[Dataset items]
* * *
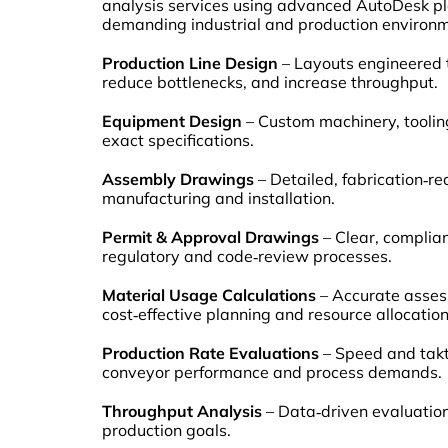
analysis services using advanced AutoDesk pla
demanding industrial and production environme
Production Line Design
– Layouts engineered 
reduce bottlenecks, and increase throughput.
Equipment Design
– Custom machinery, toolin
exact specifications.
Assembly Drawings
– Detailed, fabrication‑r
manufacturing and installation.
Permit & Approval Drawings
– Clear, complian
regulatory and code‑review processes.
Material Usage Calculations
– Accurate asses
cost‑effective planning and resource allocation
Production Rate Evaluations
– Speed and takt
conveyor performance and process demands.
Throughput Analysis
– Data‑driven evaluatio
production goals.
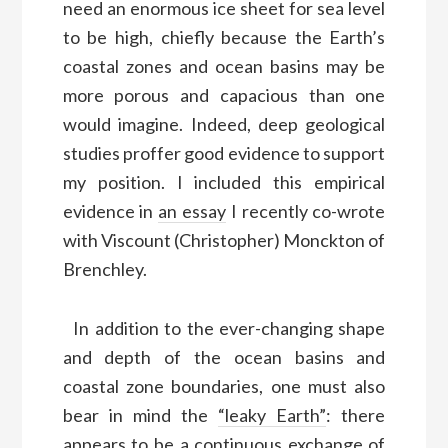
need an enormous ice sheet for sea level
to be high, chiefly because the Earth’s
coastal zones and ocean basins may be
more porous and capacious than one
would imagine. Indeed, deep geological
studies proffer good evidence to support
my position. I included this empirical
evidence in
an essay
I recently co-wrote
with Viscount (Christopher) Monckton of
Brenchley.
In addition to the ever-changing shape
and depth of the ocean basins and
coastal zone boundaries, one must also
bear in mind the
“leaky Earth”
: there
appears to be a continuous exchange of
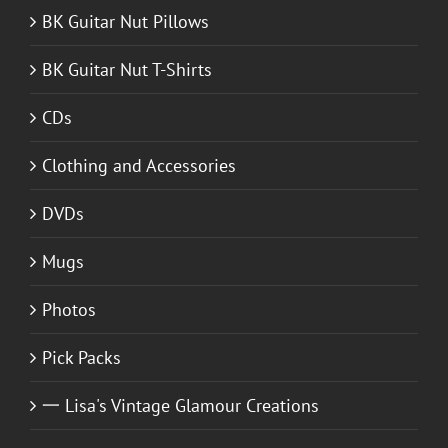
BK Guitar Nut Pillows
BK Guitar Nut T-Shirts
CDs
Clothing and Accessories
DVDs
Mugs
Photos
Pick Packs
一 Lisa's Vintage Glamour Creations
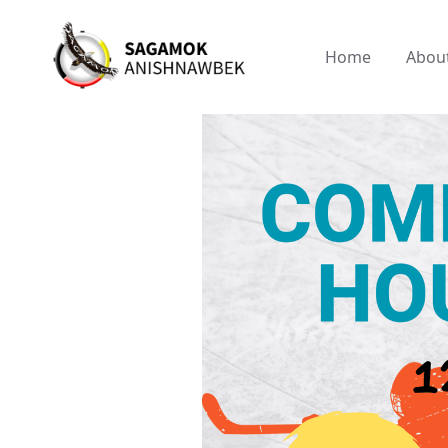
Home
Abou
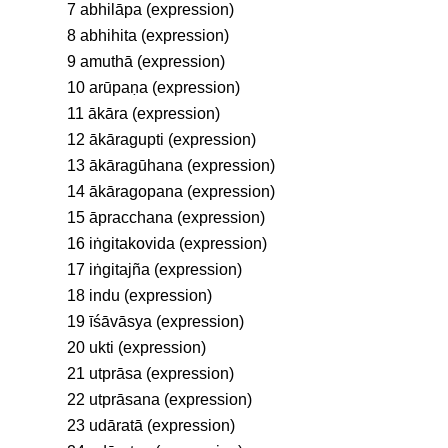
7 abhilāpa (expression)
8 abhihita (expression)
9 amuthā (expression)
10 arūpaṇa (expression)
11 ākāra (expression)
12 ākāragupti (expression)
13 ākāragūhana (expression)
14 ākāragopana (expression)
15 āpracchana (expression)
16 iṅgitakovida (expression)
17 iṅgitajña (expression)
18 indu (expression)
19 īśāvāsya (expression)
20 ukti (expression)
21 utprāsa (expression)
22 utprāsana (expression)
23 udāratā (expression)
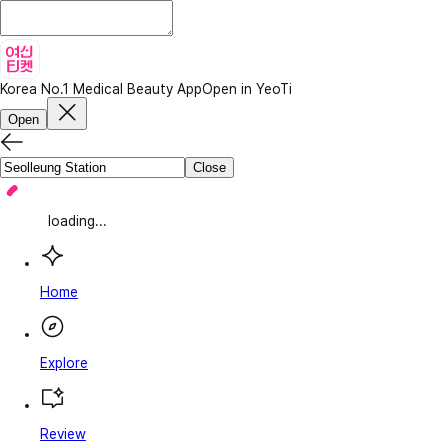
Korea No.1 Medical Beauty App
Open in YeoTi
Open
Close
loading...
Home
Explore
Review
* * *
[WHAT IS NEEDED]: Tally the lines in the records that contain "Design", then give only the tally.

[REPLY TO THE TASK]: 2